Ed ecco che all’interno dell’edificio religioso, sulla sinistra è stata allestita una bella ed interessante mostra su Don Dionisio Ragazzon, sacerdote mancato nel 1982, indimenticabile parroco del quale anche mio padre conservava una viva memoria. 

Visto l’interesse e la cura con la quale sono stati esposti cimeli, libri, paramenti e soprattutto fotografie che ripercorrono la sua vita di sacerdote si comprende subito che seppe entrare nel cuore dei suoi parrocchiani grazie ad una semplicità e ad una capacità di esprimersi da raggiungere agevolmente ogni anima che si avvicinasse a lui.
 

Mi ha colpito la macchina da scrivere posta su di un banchetto insieme ad alcuni libri di preghiera, una Olivetti M40 sul quale si srotola ancora un foglio dove capeggia una frase che fa riflettere e non poco “Fratelli perdonate, perdonate sempre!
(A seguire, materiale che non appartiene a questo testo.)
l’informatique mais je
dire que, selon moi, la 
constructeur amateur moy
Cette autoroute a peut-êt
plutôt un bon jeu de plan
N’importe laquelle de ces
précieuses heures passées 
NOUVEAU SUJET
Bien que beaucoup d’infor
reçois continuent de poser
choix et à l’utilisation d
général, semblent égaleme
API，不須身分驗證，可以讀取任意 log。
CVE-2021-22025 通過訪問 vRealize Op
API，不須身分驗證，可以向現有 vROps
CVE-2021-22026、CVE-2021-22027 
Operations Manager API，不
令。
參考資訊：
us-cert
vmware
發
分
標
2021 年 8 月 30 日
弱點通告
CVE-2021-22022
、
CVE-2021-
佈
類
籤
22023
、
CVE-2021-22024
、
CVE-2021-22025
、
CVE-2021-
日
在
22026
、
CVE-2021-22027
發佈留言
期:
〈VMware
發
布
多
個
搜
Non solo a quelli che vi chiedono perdono, ma anche a quelli che non ve lo chiedono!”
 

Perdonare a volte risulta tanto difficile ed è un passo importante verso gli altri ma soprattutto nei confronti di sé stessi, una tappa fondamentale per continuare nella vita, ci insegna a non serbare rancori e convogliare la rabbia o l’acredine verso qualcuno in un’energia che possa portare a qualcosa di costruttivo, verso opere di bene atte ad invogliare anche gli altri verso la costruzione di una società migliore. E deve averne portato molto di bene Don Dionisio, tanto che molti si stanno adoperando per onorarne la figura, cercando foto, documenti, testimonianze che possano trasmettere alle generazioni presenti e future il suo passaggio e l’eredità dell’amore che ha dato e lasciato ai suoi parrocchiani.
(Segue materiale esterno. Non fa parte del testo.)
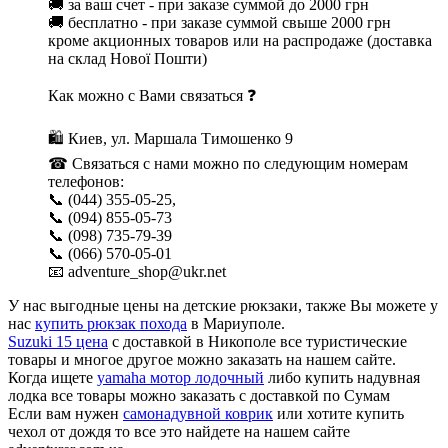
🚚 за ваш счет - при заказе суммой до 2000 грн
🚚 бесплатно - при заказе суммой свыше 2000 грн
кроме акционных товаров или на распродаже (доставка
на склад Нової Пошти)
Как можно с Вами связаться ❓
🛍 Киев, ул. Маршала Тимошенко 9
☎ Связаться с нами можно по следующим номерам
телефонов:
📞 (044) 355-05-25,
📞 (094) 855-05-73
📞 (098) 735-79-39
📞 (066) 570-05-01
📧 adventure_shop@ukr.net
У нас выгодные цены на детские рюкзаки, также Вы можете у
нас
купить рюкзак похода
в Мариуполе.
Suzuki 15 цена
с доставкой в Никополе все туристические
товары и многое другое можно заказать на нашем сайте.
Когда ищете
yamaha мотор лодочный
либо купить надувная
лодка все товары можно заказать с доставкой по Сумам
Если вам нужен
самонадувной коврик
или хотите купить
чехол от дождя то все это найдете на нашем сайте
Colpisce la cronologia che segna i vari passaggi della sua vita terrena, le tappe di un’esistenza che tra l’altro lo ha visto ricevere gli ordini minori di accolito ed esorcista nel 1940, come altrettanto significativo è il manifesto che ci dice chi era quest’uomo e questo pastore, elencando le sue doti tra cui spicca quella di predicatore eccezionale in quanto le sue omelie lasciavano sempre il segno.
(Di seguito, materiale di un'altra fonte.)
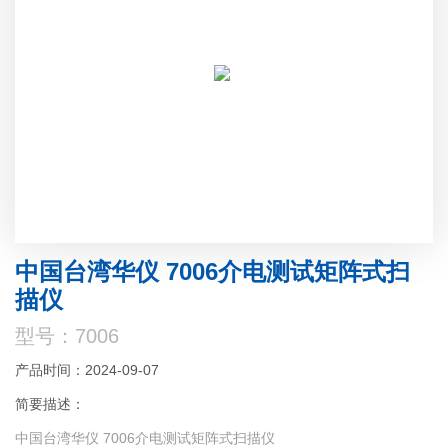
中国台湾华仪 7006介电测试矩阵式扫
描仪
型号：7006
产品时间：2024-09-07
简要描述：
中国台湾华仪 7006介电测试矩阵式扫描仪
Perciò se siete del luogo ed avete foto o quant’altro riguardi Don Dionisio o vi troviate anche per pochi minuti a passare davanti alla chiesa di Bibano non perdete l’occasione di conoscere una personalità così ricca di umanità e così disponibile verso il prossimo, un sacerdote che quasi sembra essere stato un padre per la parrocchia di Bibano tanto è l’affetto che a distanza di quarant’anni le persone dimostrano ed esprimono, raccontando aneddoti, ricordi, con gli occhi un po’ lucidi e l’aria commossa di chi non ha dimenticato una figura emblematica che ha lasciato tracce indelebili nei cuori e nelle anime di chi lo ha conosciuto. In parrocchia cercano ancora qualsiasi testimonianze riguardi Don Dionisio, troverete all’interno ogni nominativo e recapito delle persone che si stanno occupando di questa interessante iniziativa e raccolta di informazioni ai quali potrete rivolgervi.
 

A volte i nostri paesi si possono conoscere attraverso le opere d’arte, gli edifici storici, i percorsi naturalistici, ma capita che una località rechi impresso ancora il segno di personalità eccezionali che qui hanno vissuto donando sé stessi interamente alla comunità, e questo è uno di questi ultimi casi. 

Don Dionisio Ragazzon non lascerà mai Bibano di Godega di Sant’Urbano perché la memoria del cuore si sa è eterna, come il ricordo di chi ha dedicato la propria vita al benessere e alla gioia dei propri concittadini e parrocchiani. E ogni persona qui fa di tutto perché Don Dionisio non sia dimenticato, ma anzi resti e sopravviva come esempio di buon pastore che ha saputo comprendere, accogliere e coinvolgere tutti nell’essere comunità viva, cosa di cui ora abbiamo estremo bisogno per ripartire e sentirci di nuovo una società consapevole, forte e viva.